The Power of Habits

Habits are funny little things.

They are incredibly powerful, yet often you won’t even realise they are there.

Good habits enrich your day and make life easier.
Bad habits (although maybe “bad” is too strong a word here) can keep you stuck and hold you back.

The thing is, like it or not, you have hundreds of habits that are making their mark on your day.

Good habit example: Brushing your teeth.
You don’t even think about it as a thing you have to do in your day. I’m sure you don’t add it to your to-do list, or complain that you don’t have time for it. You just do it.

Bad habit example: Mindless social media scrolling in bed.
This one is personal, it’s one of my bad habits.
I head to bed at a reasonable time (children permitting), but rather than slow my mind and get some sleep, I find myself mindlessly scrolling social media for another hour or so.
Not only does this reduce the amount of sleep that I get, but it definitely doesn’t help to quiet my mind.

Both of these things are just habits.
I don’t set out to do them.
I don’t purposely put aside time in my calendar for them

They just happen

And as you can see, good habits which just happen, are great.
But bad habits that just happen, can eat into your day without you realising.

So, how do you take control of your habits, rather than letting them control your time?

Start to take note of how you spend your time

You can just make a mental note of how you spend your time during the day… or you can get really specific and use a time tracker. (To be honest, if you want the best results here, then you need to get specific. The funny thing with habits is that they just happen without you noticing, so it can be hard to make a mental note of them all).

I’ve used a paper version of a time tracker before. It is a simple a table that breaks the day down into 15min chunks. As I go through the day, I simply make a note of what I did during that 15min. 

The important thing here is to try and track a normal day, rather than being on your “best behaviour” simply because you are keeping track. 

If paper isn’t your jam, there are plenty of time track apps available, the theory is the same. 

Recognise the good and the “bad”

I really should start calling these the “not so good”. At the end of the day, they aren’t bad as such, just things that you do, that you might prefer not to do. Anyway, I digress.

Look over your time tracker and how you spent your time.
Start to make a list of the things that you do which are habits (eg that happen every day, or almost every day)

List the good and the “not so good”. Recognise the habits that you have that you are proud of, or that fuel you.
But start to notice the ones that you don’t love so much.

Take one step at a time.

You can’t change every single habit over night… it just doesn’t work that way.

They say it takes 21 days to build a habit… but honestly I think it can take a lot longer to break one that has been there for a long time, and to make a long standing new one.

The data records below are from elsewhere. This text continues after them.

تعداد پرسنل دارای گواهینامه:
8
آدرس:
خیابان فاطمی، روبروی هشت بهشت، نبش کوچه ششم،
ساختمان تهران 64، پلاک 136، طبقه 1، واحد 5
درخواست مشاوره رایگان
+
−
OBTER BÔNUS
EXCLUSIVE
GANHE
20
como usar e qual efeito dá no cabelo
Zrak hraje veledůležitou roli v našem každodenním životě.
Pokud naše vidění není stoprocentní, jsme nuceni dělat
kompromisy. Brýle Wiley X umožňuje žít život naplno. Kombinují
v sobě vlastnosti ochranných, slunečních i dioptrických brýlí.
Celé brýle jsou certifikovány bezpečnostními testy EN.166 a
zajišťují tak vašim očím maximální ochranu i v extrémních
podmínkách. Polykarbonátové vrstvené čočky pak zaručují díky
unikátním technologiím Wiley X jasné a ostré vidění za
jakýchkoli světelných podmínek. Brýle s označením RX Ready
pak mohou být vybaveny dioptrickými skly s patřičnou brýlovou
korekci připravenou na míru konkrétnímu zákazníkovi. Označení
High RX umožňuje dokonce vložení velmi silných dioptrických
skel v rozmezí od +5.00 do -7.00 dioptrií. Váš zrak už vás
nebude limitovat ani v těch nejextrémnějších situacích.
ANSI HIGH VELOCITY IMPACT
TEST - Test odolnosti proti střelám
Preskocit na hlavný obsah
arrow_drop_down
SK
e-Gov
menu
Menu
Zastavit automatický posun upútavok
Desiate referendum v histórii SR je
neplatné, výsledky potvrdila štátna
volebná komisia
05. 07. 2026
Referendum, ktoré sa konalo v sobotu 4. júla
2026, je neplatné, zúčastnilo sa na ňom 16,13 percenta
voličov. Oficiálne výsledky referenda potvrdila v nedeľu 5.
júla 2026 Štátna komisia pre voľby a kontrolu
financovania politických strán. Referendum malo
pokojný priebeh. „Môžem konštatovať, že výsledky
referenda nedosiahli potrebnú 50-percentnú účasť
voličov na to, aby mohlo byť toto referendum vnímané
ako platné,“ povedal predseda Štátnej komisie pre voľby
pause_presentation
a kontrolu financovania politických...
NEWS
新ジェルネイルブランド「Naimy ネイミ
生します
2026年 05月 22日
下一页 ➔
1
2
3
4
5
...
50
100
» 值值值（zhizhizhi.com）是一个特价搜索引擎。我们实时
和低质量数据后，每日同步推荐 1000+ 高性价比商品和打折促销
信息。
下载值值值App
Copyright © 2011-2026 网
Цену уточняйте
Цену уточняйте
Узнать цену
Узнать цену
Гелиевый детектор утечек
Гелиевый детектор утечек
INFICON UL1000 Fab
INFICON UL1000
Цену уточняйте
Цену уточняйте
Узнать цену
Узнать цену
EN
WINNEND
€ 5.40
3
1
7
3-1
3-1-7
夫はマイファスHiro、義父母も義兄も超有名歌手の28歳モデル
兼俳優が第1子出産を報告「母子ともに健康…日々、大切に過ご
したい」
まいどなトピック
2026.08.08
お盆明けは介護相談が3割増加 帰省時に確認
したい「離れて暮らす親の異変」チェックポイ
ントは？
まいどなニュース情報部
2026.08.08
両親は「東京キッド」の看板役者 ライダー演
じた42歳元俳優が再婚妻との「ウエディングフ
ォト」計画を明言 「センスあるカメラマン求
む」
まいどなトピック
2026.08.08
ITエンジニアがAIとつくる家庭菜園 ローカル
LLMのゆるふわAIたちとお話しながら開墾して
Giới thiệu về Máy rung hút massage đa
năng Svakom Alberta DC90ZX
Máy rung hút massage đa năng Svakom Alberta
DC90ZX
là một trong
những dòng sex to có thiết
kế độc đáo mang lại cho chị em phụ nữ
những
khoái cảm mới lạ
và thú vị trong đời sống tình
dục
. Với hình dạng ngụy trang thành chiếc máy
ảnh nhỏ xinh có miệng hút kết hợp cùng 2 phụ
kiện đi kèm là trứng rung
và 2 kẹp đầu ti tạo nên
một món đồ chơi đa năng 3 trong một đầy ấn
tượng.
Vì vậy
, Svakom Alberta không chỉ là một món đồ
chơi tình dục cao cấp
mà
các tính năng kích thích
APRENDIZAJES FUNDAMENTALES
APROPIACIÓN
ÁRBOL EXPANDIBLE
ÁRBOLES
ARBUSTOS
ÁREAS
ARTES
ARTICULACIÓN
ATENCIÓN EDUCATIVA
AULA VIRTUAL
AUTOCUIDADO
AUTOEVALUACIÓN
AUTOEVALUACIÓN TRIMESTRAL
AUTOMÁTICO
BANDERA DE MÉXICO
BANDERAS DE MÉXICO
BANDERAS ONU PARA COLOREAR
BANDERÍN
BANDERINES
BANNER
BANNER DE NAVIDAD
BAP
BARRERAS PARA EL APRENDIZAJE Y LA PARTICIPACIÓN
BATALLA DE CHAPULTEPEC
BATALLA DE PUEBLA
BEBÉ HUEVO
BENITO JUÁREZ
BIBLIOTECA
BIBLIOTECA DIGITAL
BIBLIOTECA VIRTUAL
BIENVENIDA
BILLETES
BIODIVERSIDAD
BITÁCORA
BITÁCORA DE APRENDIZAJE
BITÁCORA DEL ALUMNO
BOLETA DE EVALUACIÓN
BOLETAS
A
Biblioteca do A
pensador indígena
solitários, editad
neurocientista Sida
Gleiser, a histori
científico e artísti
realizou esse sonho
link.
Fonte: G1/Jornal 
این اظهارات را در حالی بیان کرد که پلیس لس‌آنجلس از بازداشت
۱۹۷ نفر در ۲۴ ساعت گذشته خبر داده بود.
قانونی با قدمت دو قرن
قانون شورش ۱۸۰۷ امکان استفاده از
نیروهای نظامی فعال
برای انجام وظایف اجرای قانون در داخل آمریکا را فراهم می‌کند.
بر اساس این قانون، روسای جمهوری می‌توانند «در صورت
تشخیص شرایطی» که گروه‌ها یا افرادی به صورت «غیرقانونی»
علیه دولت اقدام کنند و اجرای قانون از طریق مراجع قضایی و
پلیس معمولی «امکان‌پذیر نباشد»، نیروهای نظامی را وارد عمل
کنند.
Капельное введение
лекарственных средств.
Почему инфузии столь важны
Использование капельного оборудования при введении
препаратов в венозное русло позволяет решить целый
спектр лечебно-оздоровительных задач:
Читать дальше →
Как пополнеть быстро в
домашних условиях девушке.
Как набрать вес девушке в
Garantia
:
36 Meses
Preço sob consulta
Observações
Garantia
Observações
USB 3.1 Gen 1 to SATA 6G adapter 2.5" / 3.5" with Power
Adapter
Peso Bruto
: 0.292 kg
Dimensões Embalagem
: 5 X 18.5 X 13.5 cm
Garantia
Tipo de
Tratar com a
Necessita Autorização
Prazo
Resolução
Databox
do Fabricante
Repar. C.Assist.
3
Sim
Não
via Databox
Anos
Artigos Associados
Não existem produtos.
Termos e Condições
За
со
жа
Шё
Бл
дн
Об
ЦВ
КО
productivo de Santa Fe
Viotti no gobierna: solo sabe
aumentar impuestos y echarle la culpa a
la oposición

Which means, simply select one thing on that list that you want to change, and focus on that one first. 

Replace the habit with something else.

They say that part of the problem with giving up smoking (other than the very real chemical addiction of course) is the habit. The fact that you are used to having something in your hand, or having a cigarette at certain times, eg after dinner.

The best way to stop yourself reaching for an old habit, is by filling the time with something new.

My personal example:
To break the habit of mindless scrolling, I put a book next to my bed instead (and in a perfect world, I move my phone out of the room).
Rather than laying with nothing to do at this time and reaching for my phone simply out of boredom and habit, now I can reach for the book instead.

And remember… just one at a time.

I know… you’ll recognise all the things you want to improve, and you’ll want to improve them all at once.
I’ve been there (I’m still there), I understand.

But if you attempt to change every part of your day, and all of your habits at once, you’re just setting yourself up to fail.

Start with one tiny little thing.
Just one

And make that change.

And stick to it. For 5 days, or 21 days, or even 3 months, before you try and change the next habit (I’ll leave the timeline up to you, I don’t have the patience to wait ages for every new thing)

Over to you…

What habits would you like to change? Or what new habits would you like to embrace?

Deciding is the first step in making a change.